Backpack baby carriers aren't just for people who want to take hikes on nature trails with their tots in tow. Many parents use the carriers for less exotic trips to the mall, the zoo, or just to walk the dog.
Most backpack carriers are for children old enough to sit up independently, with full head and neck control. That's usually around 6 months of age. Although some carriers feature moldable head and neck support for children as young as 3 months, we don't recommend them.
Backpack carriers can typically be used to carry a child and gear totaling 30 to 50 pounds, although some models can carry as much as 70 pounds. The weight of the pack itself can add another 4 to 7 pounds to the load, so consider that when choosing a pack. A heavier model might make it more difficult for you to carry your child.

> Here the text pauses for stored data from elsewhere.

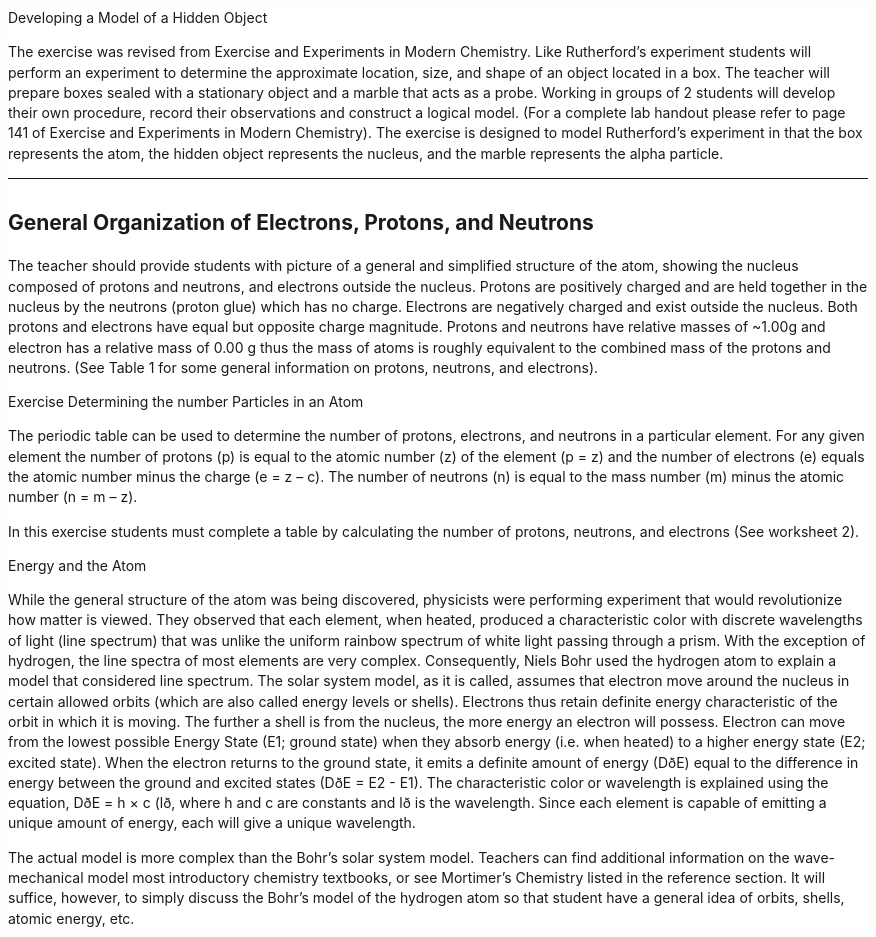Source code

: <p>
Developing a Model of a Hidden Object
</p>
<p>
The exercise was revised from Exercise and Experiments in Modern Chemistry. Like Rutherford’s experiment students will perform an experiment to determine the approximate location, size, and shape of an object located in a box.  The teacher will prepare boxes sealed with a stationary object and a marble that acts as a probe.  Working in groups of 2 students will develop their own procedure, record their observations and construct a logical model.  (For a complete lab handout please refer to page 141 of Exercise and Experiments in Modern Chemistry).  The exercise is designed to model Rutherford’s experiment in that the box represents the atom, the hidden object represents the nucleus, and the marble represents the alpha particle.
</p>
<hr/>
<h2>
General Organization of Electrons, Protons, and Neutrons
</h2>
The teacher should provide students with picture of a general and simplified structure of the atom, showing the nucleus composed of protons and neutrons, and electrons outside the nucleus.  Protons are positively charged and are held together in the nucleus by the neutrons (proton glue) which has no charge.  Electrons are negatively charged and exist outside the nucleus.  Both protons and electrons have equal but opposite charge magnitude.  Protons and neutrons have relative masses of ~1.00g and electron has a relative mass of 0.00 g thus the mass of atoms is roughly equivalent to the combined mass of the protons and neutrons.  (See Table 1 for some general information on protons, neutrons, and electrons).
<p>
Exercise  Determining the number Particles in an Atom
</p>
<p>
The periodic table can be used to determine the number of protons, electrons, and neutrons in a particular element.  For any given element the number of protons (p) is equal to the atomic number (z) of the element (p = z) and the number of electrons (e) equals the atomic number minus the charge (e = z – c).  The number of neutrons (n) is equal to the mass number (m) minus the atomic number (n = m – z).
</p>
<p>
In this exercise students must complete a table by calculating the number of protons, neutrons, and electrons (See worksheet 2).
</p>
<p>
Energy and the Atom
</p>
<p>
While the general structure of the atom was being discovered, physicists were performing experiment that would revolutionize how matter is viewed.  They observed that each element, when heated, produced a characteristic color with discrete wavelengths of light (line spectrum) that was unlike the uniform rainbow spectrum of white light passing through a prism.  With the exception of hydrogen, the line spectra of most elements are very complex.  Consequently, Niels Bohr used the hydrogen atom to explain a model that considered line spectrum.  The solar system model, as it is called, assumes that electron move around the nucleus in certain allowed orbits (which are also called energy levels or shells).  Electrons thus retain definite energy characteristic of the orbit in which it is moving.  The further a shell is from the nucleus, the more energy an electron will possess.  Electron can move from the lowest possible Energy State (E1; ground state) when they absorb energy (i.e. when heated) to a higher energy state (E2; excited state).  When the electron returns to the ground state, it emits a definite amount of energy (DðE) equal to the difference in energy between the ground and excited states (DðE = E2 - E1).  The characteristic color or wavelength is explained using the equation, DðE = h × c (lð, where h and c are constants and lð is the wavelength.  Since each element is capable of emitting a unique amount of energy, each will give a unique wavelength.
</p>
<p>
The actual model is more complex than the Bohr’s solar system model.  Teachers can find additional information on the wave-mechanical model most introductory chemistry textbooks, or see Mortimer’s Chemistry listed in the reference section.  It will suffice, however, to simply discuss the Bohr’s model of the hydrogen atom so that student have a general idea of orbits, shells, atomic energy, etc.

Most backpack carriers have an aluminum or aluminum alloy frame, which, together with the waist or hip belt, distributes the weight of the baby and your gear along your back, shoulders, and hips, rather than all on your shoulders and neck, as some front infant carriers do, especially those without a waist belt.

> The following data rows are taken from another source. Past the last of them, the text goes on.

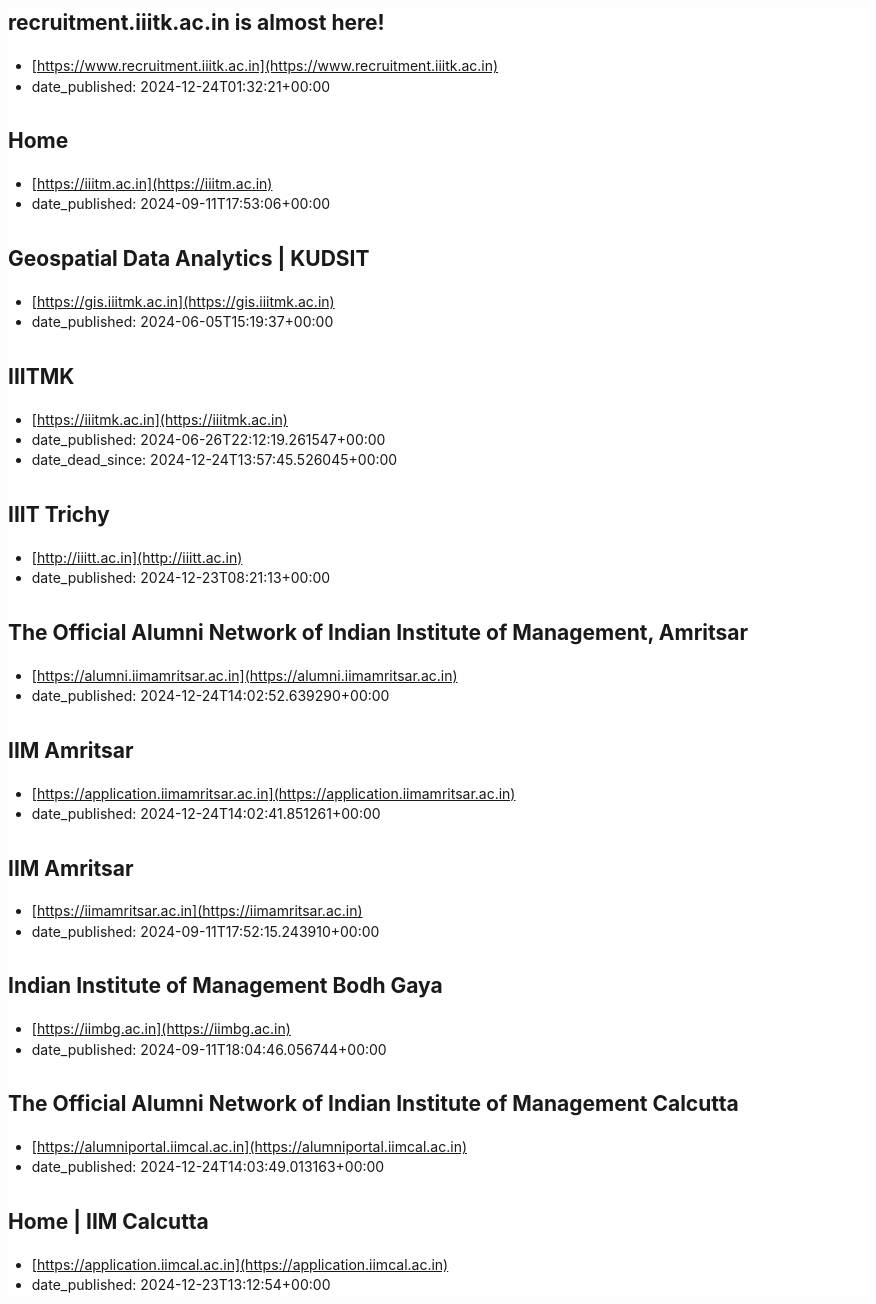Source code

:  ## recruitment.iiitk.ac.in is almost here!
 - [https://www.recruitment.iiitk.ac.in](https://www.recruitment.iiitk.ac.in)
 - date_published: 2024-12-24T01:32:21+00:00

 ## Home
 - [https://iiitm.ac.in](https://iiitm.ac.in)
 - date_published: 2024-09-11T17:53:06+00:00

 ## Geospatial Data Analytics | KUDSIT
 - [https://gis.iiitmk.ac.in](https://gis.iiitmk.ac.in)
 - date_published: 2024-06-05T15:19:37+00:00

 ## IIITMK
 - [https://iiitmk.ac.in](https://iiitmk.ac.in)
 - date_published: 2024-06-26T22:12:19.261547+00:00
 - date_dead_since: 2024-12-24T13:57:45.526045+00:00

 ## IIIT Trichy
 - [http://iiitt.ac.in](http://iiitt.ac.in)
 - date_published: 2024-12-23T08:21:13+00:00

 ## The Official Alumni Network of Indian Institute of Management, Amritsar
 - [https://alumni.iimamritsar.ac.in](https://alumni.iimamritsar.ac.in)
 - date_published: 2024-12-24T14:02:52.639290+00:00

 ## IIM Amritsar
 - [https://application.iimamritsar.ac.in](https://application.iimamritsar.ac.in)
 - date_published: 2024-12-24T14:02:41.851261+00:00

 ## IIM Amritsar
 - [https://iimamritsar.ac.in](https://iimamritsar.ac.in)
 - date_published: 2024-09-11T17:52:15.243910+00:00

 ## Indian Institute of Management Bodh Gaya
 - [https://iimbg.ac.in](https://iimbg.ac.in)
 - date_published: 2024-09-11T18:04:46.056744+00:00

 ## The Official Alumni Network of Indian Institute of Management Calcutta
 - [https://alumniportal.iimcal.ac.in](https://alumniportal.iimcal.ac.in)
 - date_published: 2024-12-24T14:03:49.013163+00:00

 ## Home | IIM Calcutta
 - [https://application.iimcal.ac.in](https://application.iimcal.ac.in)
 - date_published: 2024-12-23T13:12:54+00:00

Wearing a pack with a padded hip belt that feels comfortable is critical, says Scott Bautch, a chiropractor, CEO of Allied Health Chiropractic Centers in Wisconsin, and father of six. "The majority of the weight should be carried on your hips. The shoulder straps are only there to control the motion of the backpack. You should fit the pack from your hips up, not your shoulders down."
Backpack carriers are a good choice when your child can sit up completely by herself, will have full head and neck control for the length of time you plan to put her in the carrier, and fits comfortably in the pack. But even though your child's weight is evenly distributed by the carrier, don't expect a backpack carrier to make your load light. A 25-pound child will still feel heavy after awhile.

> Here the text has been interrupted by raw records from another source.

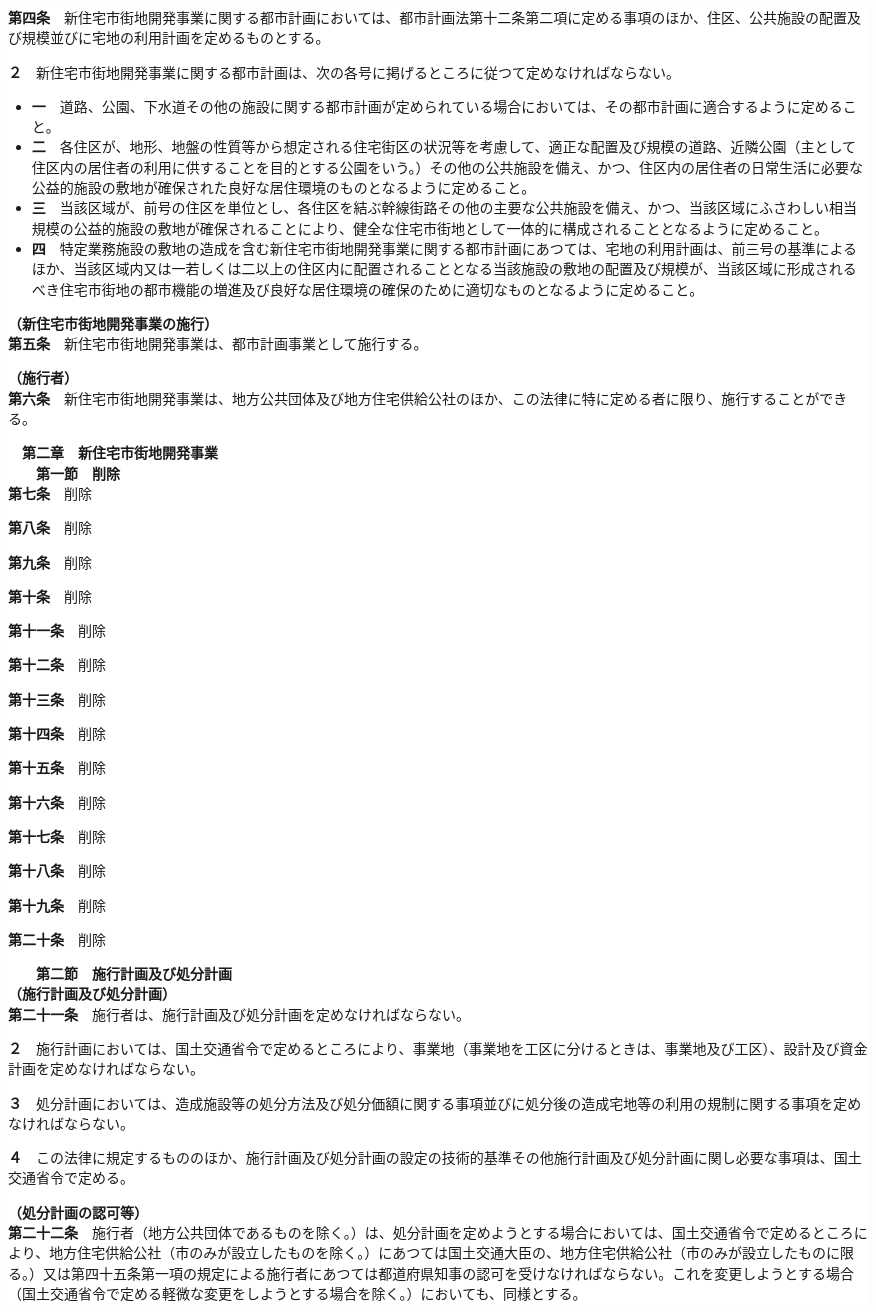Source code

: **第四条**　新住宅市街地開発事業に関する都市計画においては、都市計画法第十二条第二項に定める事項のほか、住区、公共施設の配置及び規模並びに宅地の利用計画を定めるものとする。  
  
**２**　新住宅市街地開発事業に関する都市計画は、次の各号に掲げるところに従つて定めなければならない。  
* **一**　道路、公園、下水道その他の施設に関する都市計画が定められている場合においては、その都市計画に適合するように定めること。  
* **二**　各住区が、地形、地盤の性質等から想定される住宅街区の状況等を考慮して、適正な配置及び規模の道路、近隣公園（主として住区内の居住者の利用に供することを目的とする公園をいう。）その他の公共施設を備え、かつ、住区内の居住者の日常生活に必要な公益的施設の敷地が確保された良好な居住環境のものとなるように定めること。  
* **三**　当該区域が、前号の住区を単位とし、各住区を結ぶ幹線街路その他の主要な公共施設を備え、かつ、当該区域にふさわしい相当規模の公益的施設の敷地が確保されることにより、健全な住宅市街地として一体的に構成されることとなるように定めること。  
* **四**　特定業務施設の敷地の造成を含む新住宅市街地開発事業に関する都市計画にあつては、宅地の利用計画は、前三号の基準によるほか、当該区域内又は一若しくは二以上の住区内に配置されることとなる当該施設の敷地の配置及び規模が、当該区域に形成されるべき住宅市街地の都市機能の増進及び良好な居住環境の確保のために適切なものとなるように定めること。  
  
**（新住宅市街地開発事業の施行）**  
**第五条**　新住宅市街地開発事業は、都市計画事業として施行する。  
  
**（施行者）**  
**第六条**　新住宅市街地開発事業は、地方公共団体及び地方住宅供給公社のほか、この法律に特に定める者に限り、施行することができる。  
  
&emsp;**第二章　新住宅市街地開発事業**  
&emsp;&emsp;**第一節　削除**  
**第七条**　削除  
  
**第八条**　削除  
  
**第九条**　削除  
  
**第十条**　削除  
  
**第十一条**　削除  
  
**第十二条**　削除  
  
**第十三条**　削除  
  
**第十四条**　削除  
  
**第十五条**　削除  
  
**第十六条**　削除  
  
**第十七条**　削除  
  
**第十八条**　削除  
  
**第十九条**　削除  
  
**第二十条**　削除  
  
&emsp;&emsp;**第二節　施行計画及び処分計画**  
**（施行計画及び処分計画）**  
**第二十一条**　施行者は、施行計画及び処分計画を定めなければならない。  
  
**２**　施行計画においては、国土交通省令で定めるところにより、事業地（事業地を工区に分けるときは、事業地及び工区）、設計及び資金計画を定めなければならない。  
  
**３**　処分計画においては、造成施設等の処分方法及び処分価額に関する事項並びに処分後の造成宅地等の利用の規制に関する事項を定めなければならない。  
  
**４**　この法律に規定するもののほか、施行計画及び処分計画の設定の技術的基準その他施行計画及び処分計画に関し必要な事項は、国土交通省令で定める。  
  
**（処分計画の認可等）**  
**第二十二条**　施行者（地方公共団体であるものを除く。）は、処分計画を定めようとする場合においては、国土交通省令で定めるところにより、地方住宅供給公社（市のみが設立したものを除く。）にあつては国土交通大臣の、地方住宅供給公社（市のみが設立したものに限る。）又は第四十五条第一項の規定による施行者にあつては都道府県知事の認可を受けなければならない。これを変更しようとする場合（国土交通省令で定める軽微な変更をしようとする場合を除く。）においても、同様とする。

Most framed backpack carriers come with a built-in stand that makes it easier to load your baby in and mount him on your back. The carrier can stand up while you get baby settled and prepare to strap it on. But this feature definitely doesn't mean the carrier is stable enough to be used as a baby seat on the ground or any other surface.
Seats and shoulder harnesses on backpack carriers are made of moisture-resistant fabric. Many models have multiple positions for the wearer as well as the child. The carriers usually have densely padded shoulder straps and hip belts, storage compartments, sun/rain hoods, and toy loops. Extras may include a changing pad, a removable diaper bag, a rear-view mirror to watch your baby without removing the pack, a removable insulated bottle holder, a detachable pillow so your child can nap on the go, and multistorage compartments for baby gear.
Backpack carriers can be cumbersome and expensive, though. Many are designed for the great outdoors and might be more than you need if your idea of an adventure is a trek to the grocery store with your baby onboard. And those with a substantial aluminum frame can also take up a lot of storage space.
Some smaller backpack carriers are better designed for everyday use. These "urban" carriers look more like a regular backpack but still have a structured frame to support your child. They're less bulky than some of the more traditional backpack carriers and are more easily packed for short trips.